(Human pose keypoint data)
____

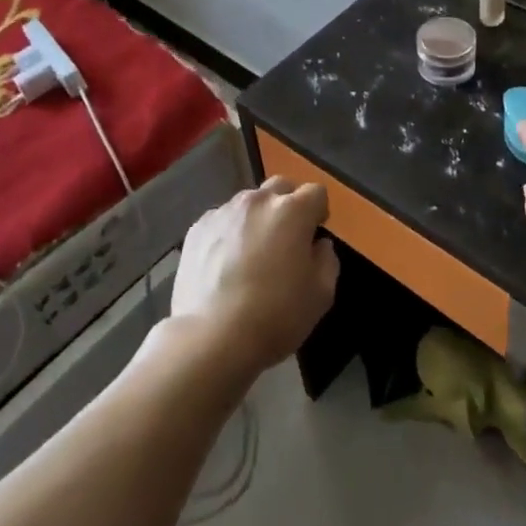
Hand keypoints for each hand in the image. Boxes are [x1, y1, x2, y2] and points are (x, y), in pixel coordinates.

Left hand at [170, 177, 339, 378]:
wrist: (211, 337)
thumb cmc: (275, 316)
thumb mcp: (321, 295)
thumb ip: (327, 260)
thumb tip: (318, 245)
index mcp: (292, 211)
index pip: (315, 192)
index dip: (318, 212)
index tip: (314, 235)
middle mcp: (258, 201)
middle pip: (280, 187)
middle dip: (288, 205)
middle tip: (285, 240)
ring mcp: (224, 212)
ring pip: (249, 203)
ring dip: (257, 219)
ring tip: (251, 254)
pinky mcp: (197, 228)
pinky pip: (222, 220)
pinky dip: (229, 233)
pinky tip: (225, 265)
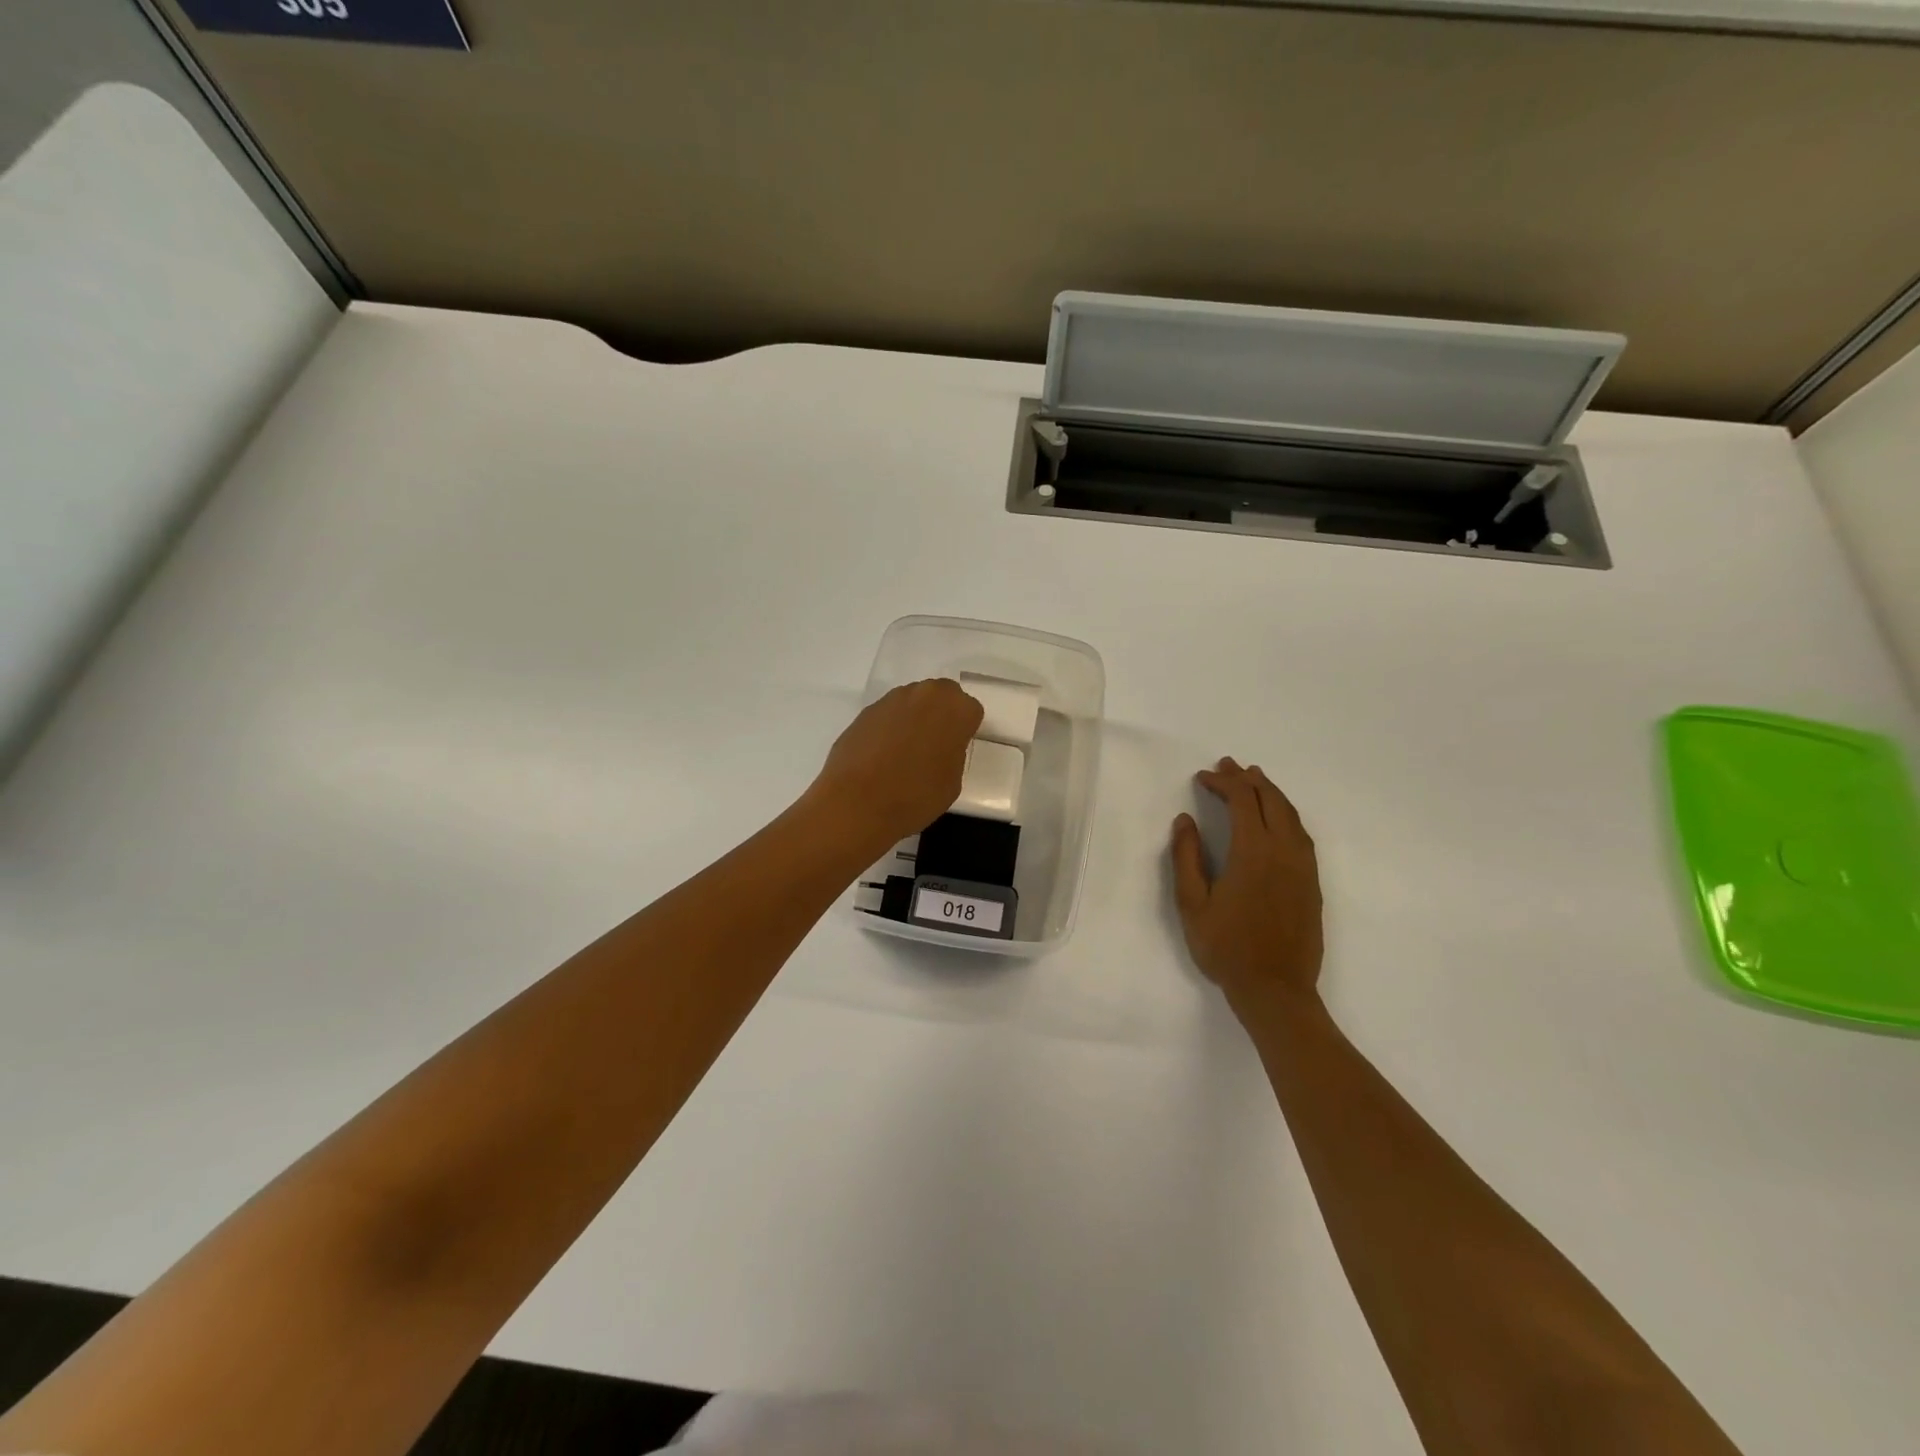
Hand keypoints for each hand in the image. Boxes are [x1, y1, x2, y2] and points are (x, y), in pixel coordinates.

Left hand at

____

▶ **REQUIREMENT**: The data must be repeated exactly. Any pictures in it are to be left out.

▶ **RESPONSE BELOW**:
Hand keypoints for each hand in the image. Boxes are [x1, y1, x2, y2] and points are (x, y), in pixel coordinates.

Left hand at [170, 177, 339, 378]:
wrist: (211, 337)
thumb cmc: (275, 316)
thumb mcp: (321, 295)
thumb ip: (327, 260)
thumb tip: (318, 245)
index mcp: (292, 211)
index pip: (315, 192)
index dip: (318, 212)
index tip: (314, 235)
middle mcp: (258, 201)
middle pip: (280, 187)
middle dip: (288, 205)
middle tip: (285, 240)
ring mcp: (224, 212)
ring pip: (249, 203)
ring dip: (257, 219)
ring tip: (251, 254)
pinky mcp: (197, 228)
pinky pip: (222, 220)
pinky dip: (229, 233)
pinky tip: (225, 265)
Hand keypoints for each hand in the image. Boxes are [x1, y1, x2, y2] and points are (x, y), in pixel coordinates.

Left hand at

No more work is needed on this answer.